Task instructions: Would you please transcribe the listing exactly, with no images?

Segment Start: Provided material

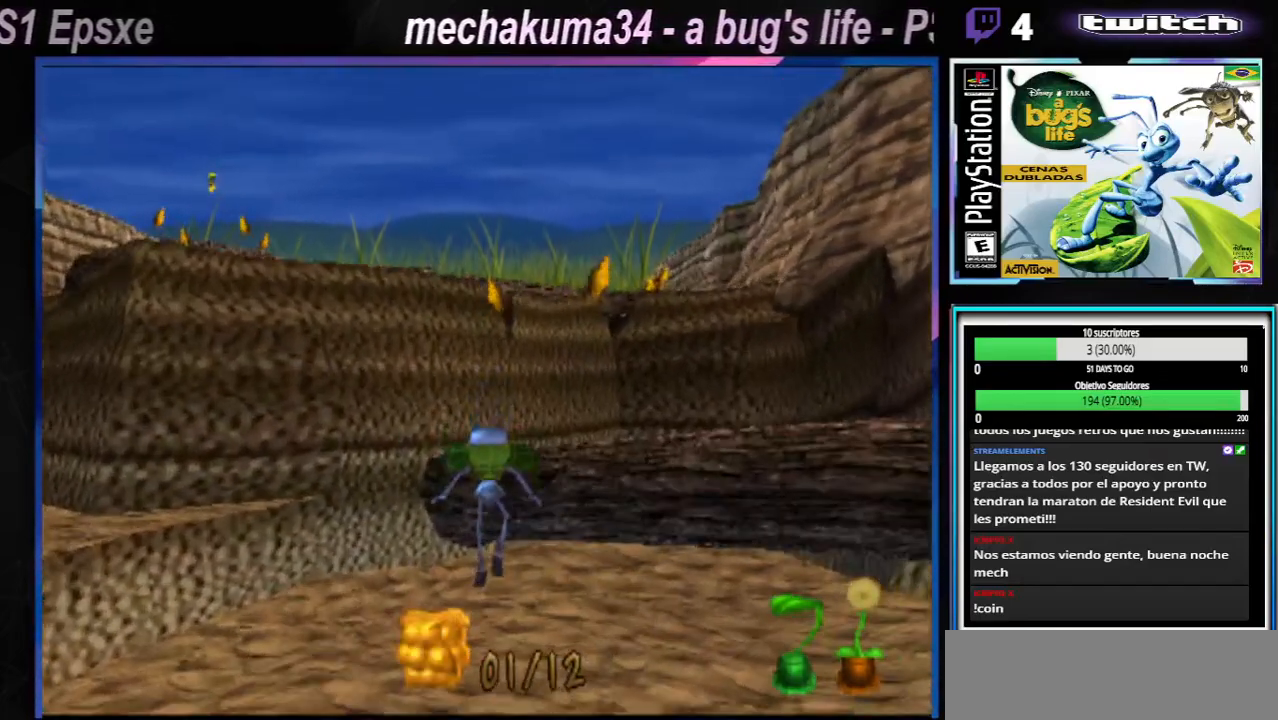
Gameplay with a controller (Xbox layout); each line is a JSON object with the inputs held at the frame after it. "events" lists button and stick changes between this image and that frame as [ms after this image, input, new state], when the widget could be followed in between. Not read: L1 L3 R1 R3.
{"buttons": ["A"], "left_stick": "up-right", "right_stick": "center", "events": [[83, "A", "down"], [333, "left_stick", "up-right"]]}
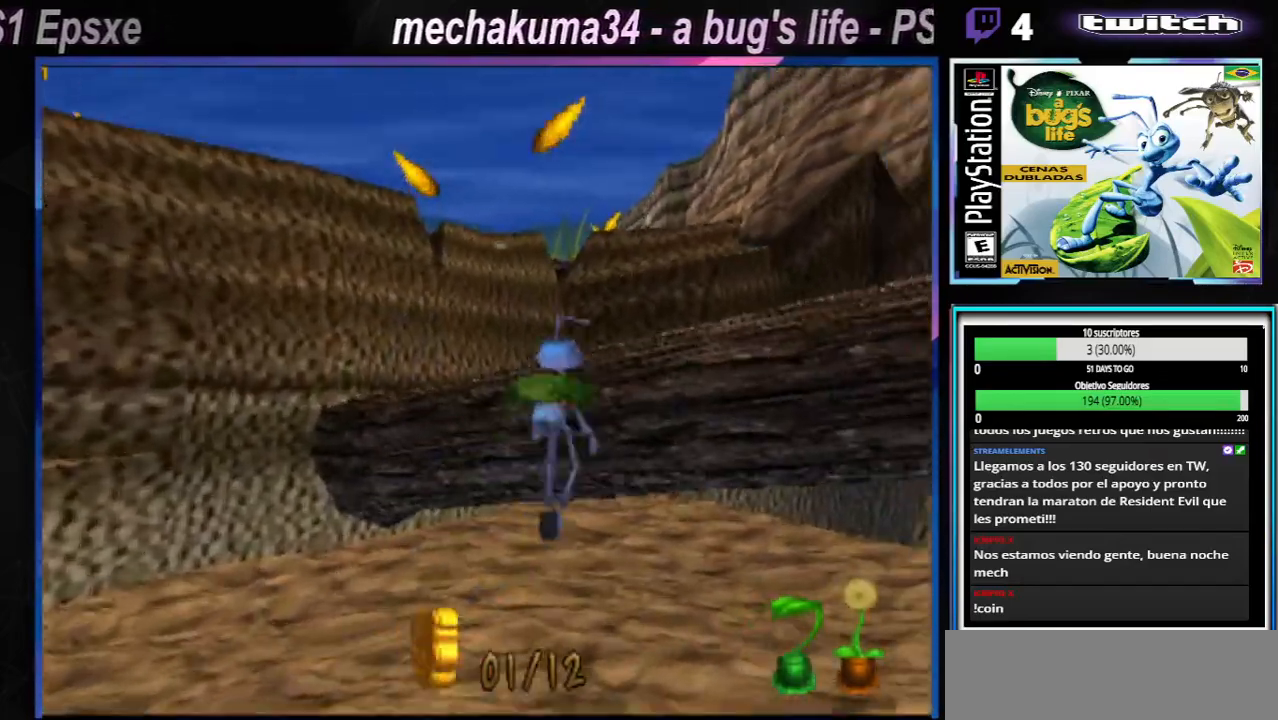
{"buttons": [], "left_stick": "left", "right_stick": "center", "events": [[50, "A", "up"], [134, "A", "down"], [134, "left_stick", "left"], [451, "A", "up"]]}
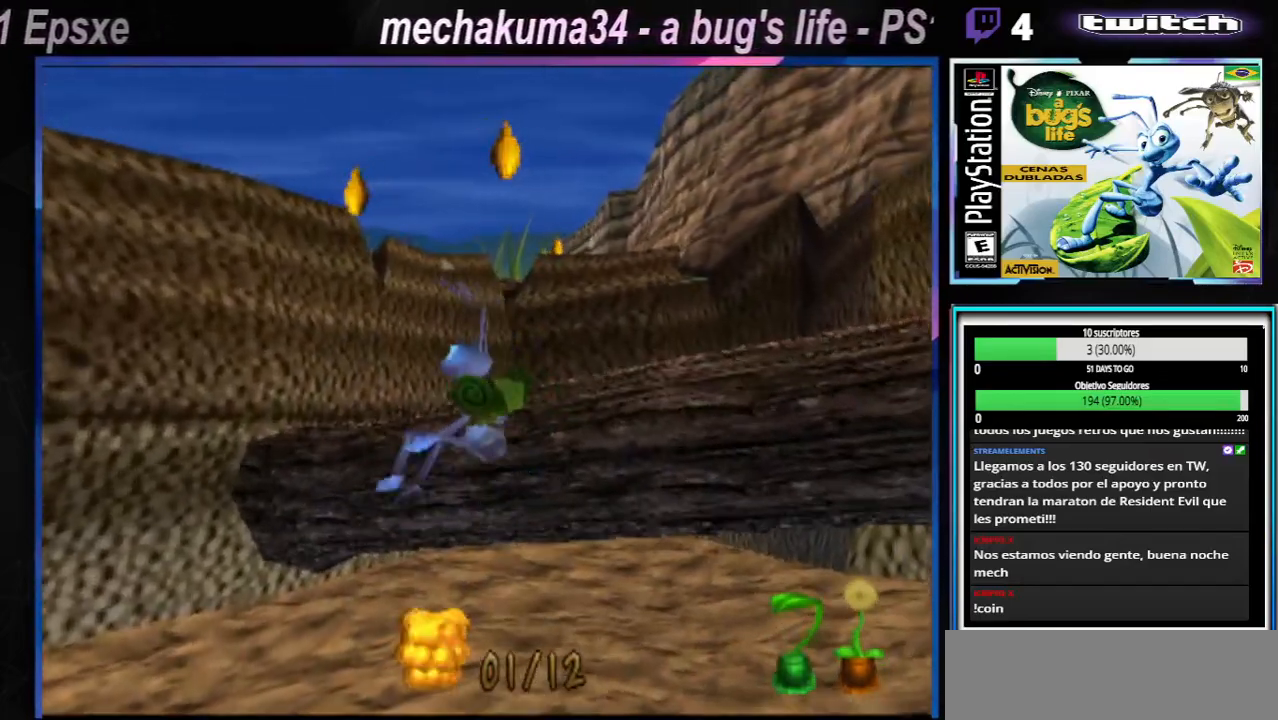
{"buttons": ["A"], "left_stick": "left", "right_stick": "center", "events": [[333, "A", "down"]]}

Segment End: Provided material

Solution below:
Gameplay with a controller (Xbox layout); each line is a JSON object with the inputs held at the frame after it. "events" lists button and stick changes between this image and that frame as [ms after this image, input, new state], when the widget could be followed in between. Not read: L1 L3 R1 R3.
{"buttons": ["A"], "left_stick": "up-right", "right_stick": "center", "events": [[83, "A", "down"], [333, "left_stick", "up-right"]]}
{"buttons": [], "left_stick": "left", "right_stick": "center", "events": [[50, "A", "up"], [134, "A", "down"], [134, "left_stick", "left"], [451, "A", "up"]]}
{"buttons": ["A"], "left_stick": "left", "right_stick": "center", "events": [[333, "A", "down"]]}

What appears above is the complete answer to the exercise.